ロボット手術に“触覚”は重要
今年7月、触覚が感じられる手術支援ロボット「Saroa(サロア)サージカルシステム」による世界初の大腸がん(S状結腸がん)手術が成功した。従来のロボット支援下手術「ダヴィンチ」にはなかった触覚が、「Saroa」にあることで、将来的によりよい手術の後押しをすると期待されている。
「私たち外科医は、患者さんの体や組織と対話し、適切な力を使うことが求められています。つまんだり引っ張ったりするときなどに、触覚は重要な意味を持ちます」
こう話すのは、東京医科歯科大学病院大腸・肛門外科の絹笠祐介教授。「手術後の合併症率ゼロ・再発率ゼロ」を目指し、手術の技術レベルの高さで世界的に名を馳せる。「ダヴィンチ」に出合ったのは2009年のこと。大腸がんでは、肛門に近い直腸がんが18年4月、結腸がんが22年4月から保険収載され、絹笠教授は1000例以上の「ダヴィンチ」による大腸がん手術を行う。そして、今年7月の「Saroa」による大腸がん手術を執刀した。

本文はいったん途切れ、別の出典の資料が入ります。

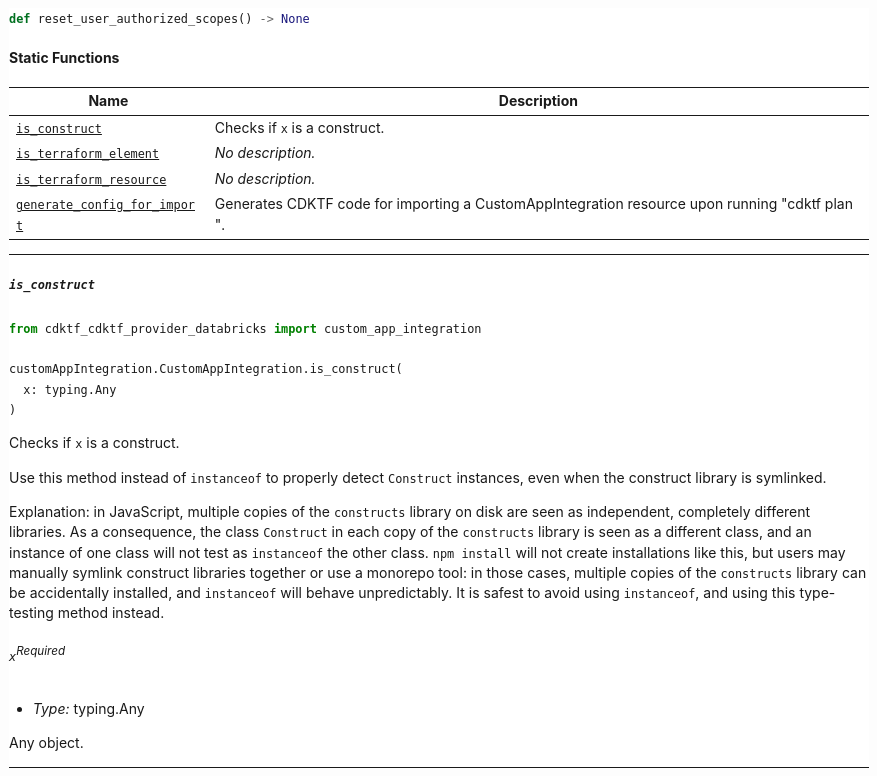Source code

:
 ```python
def reset_user_authorized_scopes() -> None
```

#### Static Functions <a name="Static Functions" id="Static Functions"></a>

| **Name** | **Description** |
| --- | --- |
| <code><a href="#@cdktf/provider-databricks.customAppIntegration.CustomAppIntegration.isConstruct">is_construct</a></code> | Checks if `x` is a construct. |
| <code><a href="#@cdktf/provider-databricks.customAppIntegration.CustomAppIntegration.isTerraformElement">is_terraform_element</a></code> | *No description.* |
| <code><a href="#@cdktf/provider-databricks.customAppIntegration.CustomAppIntegration.isTerraformResource">is_terraform_resource</a></code> | *No description.* |
| <code><a href="#@cdktf/provider-databricks.customAppIntegration.CustomAppIntegration.generateConfigForImport">generate_config_for_import</a></code> | Generates CDKTF code for importing a CustomAppIntegration resource upon running "cdktf plan <stack-name>". |

---

##### `is_construct` <a name="is_construct" id="@cdktf/provider-databricks.customAppIntegration.CustomAppIntegration.isConstruct"></a>

```python
from cdktf_cdktf_provider_databricks import custom_app_integration

customAppIntegration.CustomAppIntegration.is_construct(
  x: typing.Any
)
```

Checks if `x` is a construct.

Use this method instead of `instanceof` to properly detect `Construct`
instances, even when the construct library is symlinked.

Explanation: in JavaScript, multiple copies of the `constructs` library on
disk are seen as independent, completely different libraries. As a
consequence, the class `Construct` in each copy of the `constructs` library
is seen as a different class, and an instance of one class will not test as
`instanceof` the other class. `npm install` will not create installations
like this, but users may manually symlink construct libraries together or
use a monorepo tool: in those cases, multiple copies of the `constructs`
library can be accidentally installed, and `instanceof` will behave
unpredictably. It is safest to avoid using `instanceof`, and using
this type-testing method instead.

###### `x`<sup>Required</sup> <a name="x" id="@cdktf/provider-databricks.customAppIntegration.CustomAppIntegration.isConstruct.parameter.x"></a>

- *Type:* typing.Any

Any object.

---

「臓器や組織と“対話”できないと組織をちぎってしまう。ダヴィンチによるロボット支援下手術に限らず、腹部を切開する開腹手術でも、細長い医療機器を用いる腹腔鏡下手術でも起こります。それは避けなければなりません」
若い医師の技術レベル向上に
「ダヴィンチ」は日本に導入されて10年以上が経ち、その機能はかなり高度なものに発展し、技術を有する医師にとってはより使いやすくなった。神経や血管、組織が複雑に入り組むような場所の手術でも、医療機器の可動域は人間の手をはるかに超え、難易度の高い手術もスムーズに行いやすいという。
一方、技術力に乏しい術者の場合は、「ダヴィンチ」には触覚がないゆえに、強い力でつまんだり、引っ張ったりすることで組織がちぎれるようなことも起こる。それを修復するために手間と時間が加算され、患者の身体への負担も重くなってしまう。
「ロボット支援下手術は、丁寧な手術をサポートしますが、雑な手術はより雑にするのです。Saroaで触覚が得られるようになるといっても、日頃からのトレーニングが重要です」
絹笠教授がセンター長を兼務する同病院の低侵襲医療センターでは、革新的な低侵襲手術の開発と洗練、安全・安心な手術提供のための教育や改良などを行っている。その一環として「院内技術認定制度」や「ロボット支援下手術院内術者認定制度」などを導入。トレーニングを積んで一定以上の技術が認められないと、手術を執刀できない仕組みになっている。
「研鑽することで、若い医師の技術レベルは向上し、私自身の技術もさらに上がっています。その道具のひとつとして、Saroaは役立つと思っています」と絹笠教授は話す。
(写真:東京医科歯科大学提供)
手術支援ロボット「Saroa」とは
東京工業大学と東京医科歯科大学の研究成果の実用を目指した2014年創業のリバーフィールド社による手術支援ロボット。患部の小さな穴からロボットアームを挿入、遠隔操作で手術を行う医師の手に触覚が伝わる仕組みを持つ。2023年5月に製造販売承認を取得、同年7月、世界初の大腸がん手術が日本で行われた。